[Opening Records for processing section]

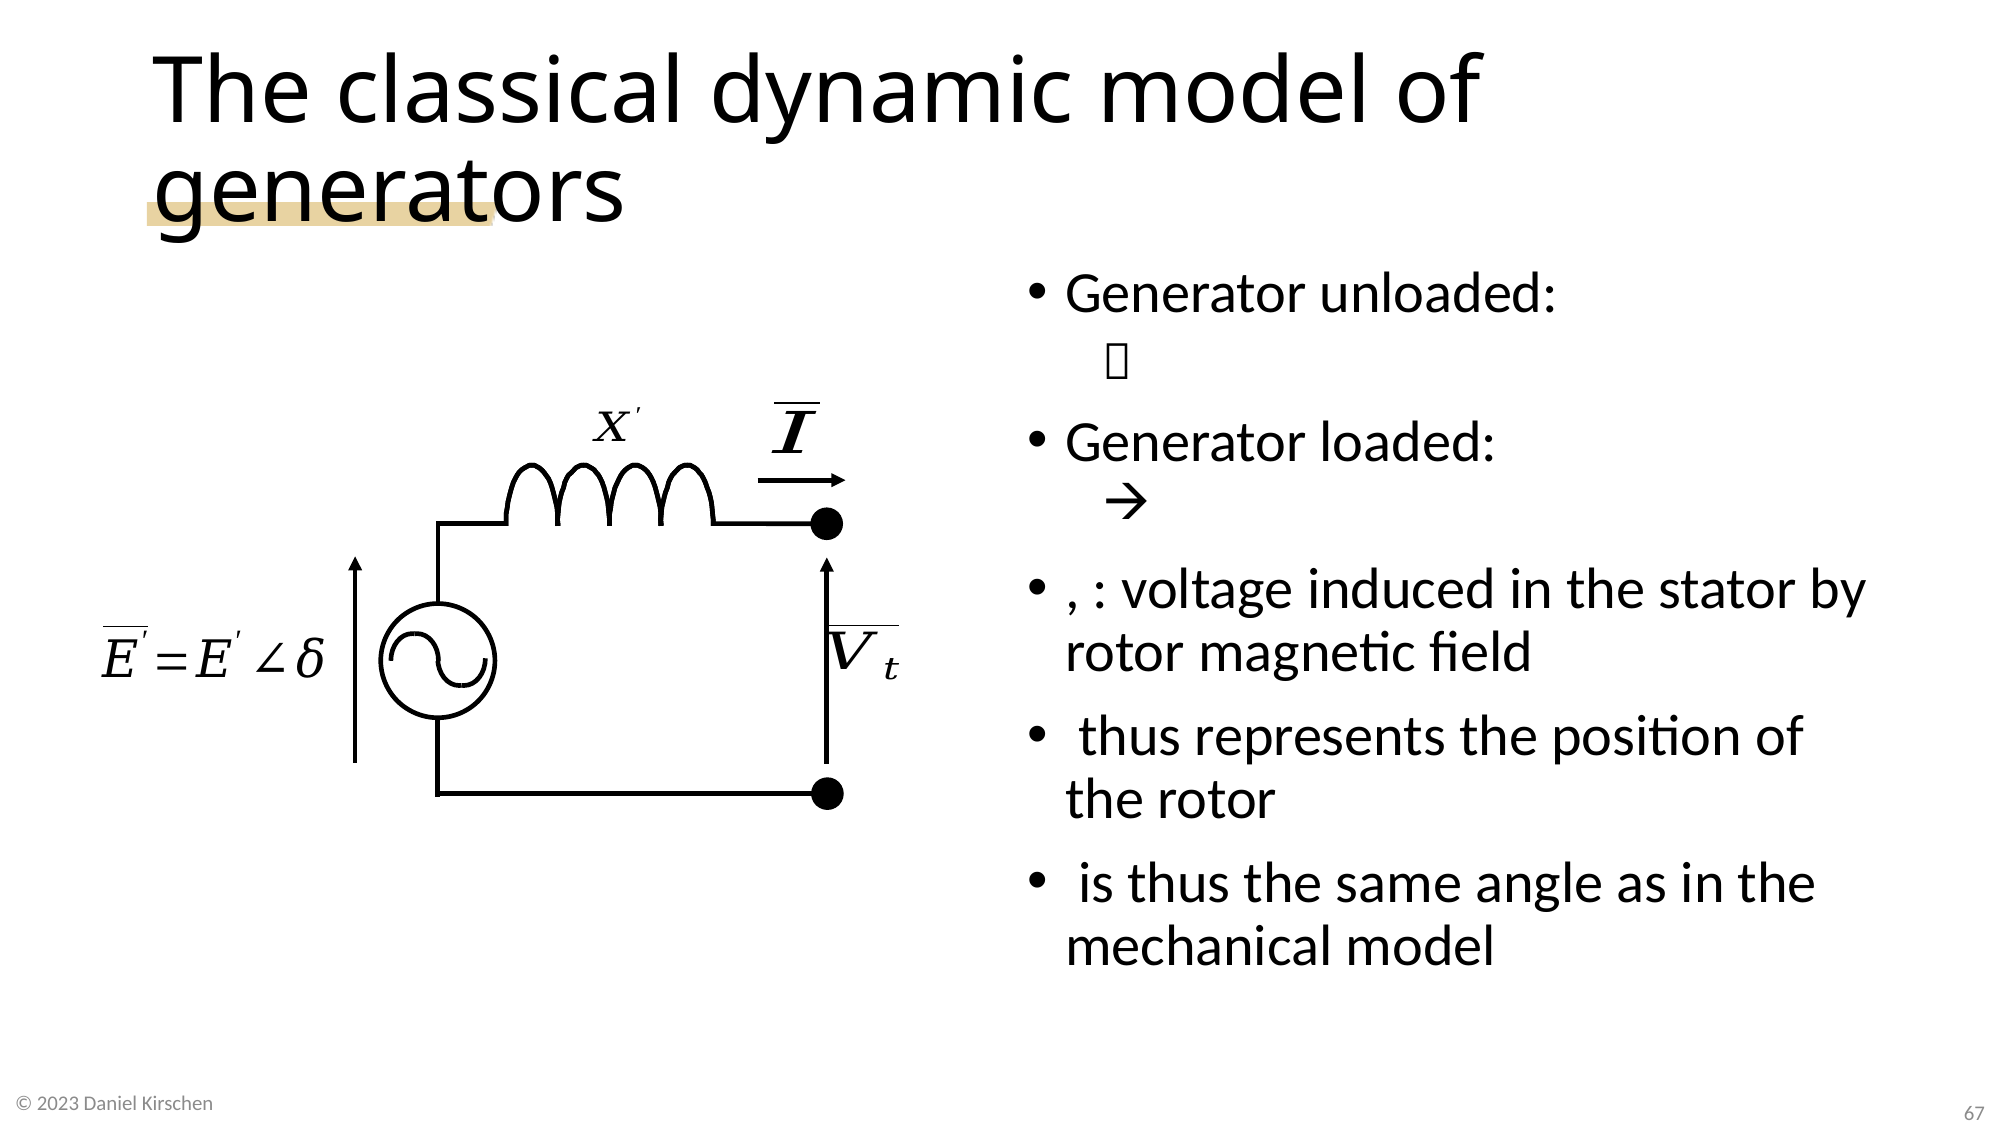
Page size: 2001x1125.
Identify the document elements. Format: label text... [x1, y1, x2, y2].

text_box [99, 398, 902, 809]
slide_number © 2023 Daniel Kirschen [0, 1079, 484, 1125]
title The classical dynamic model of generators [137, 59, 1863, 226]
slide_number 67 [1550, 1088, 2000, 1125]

[Closing Records for processing section]
[Opening Records for processing section]

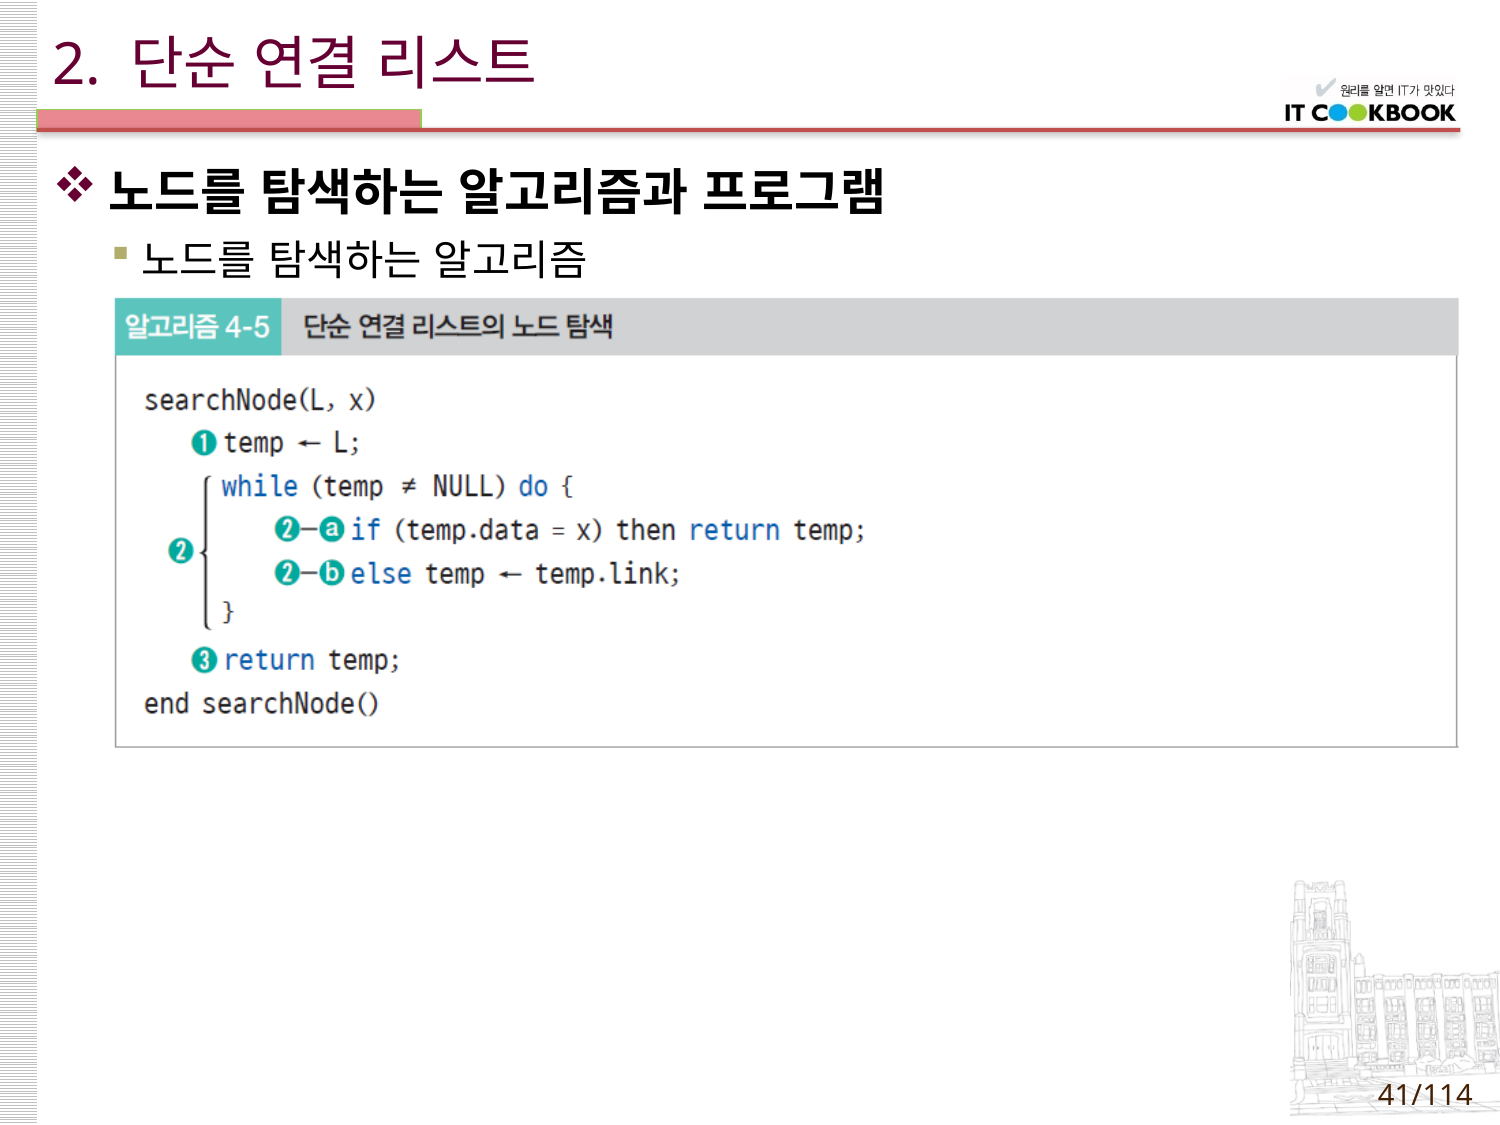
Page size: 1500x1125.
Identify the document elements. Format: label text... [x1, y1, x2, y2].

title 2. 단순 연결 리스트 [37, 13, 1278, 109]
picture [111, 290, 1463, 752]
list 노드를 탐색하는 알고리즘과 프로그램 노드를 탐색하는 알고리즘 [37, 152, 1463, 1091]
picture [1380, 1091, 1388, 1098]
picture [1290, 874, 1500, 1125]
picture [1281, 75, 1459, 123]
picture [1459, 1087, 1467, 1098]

[Closing Records for processing section]

- **Exercise details**
Report all lines above with "Page".

- **Task solution**
Page size: 2001x1125.
Page size: 1500x1125.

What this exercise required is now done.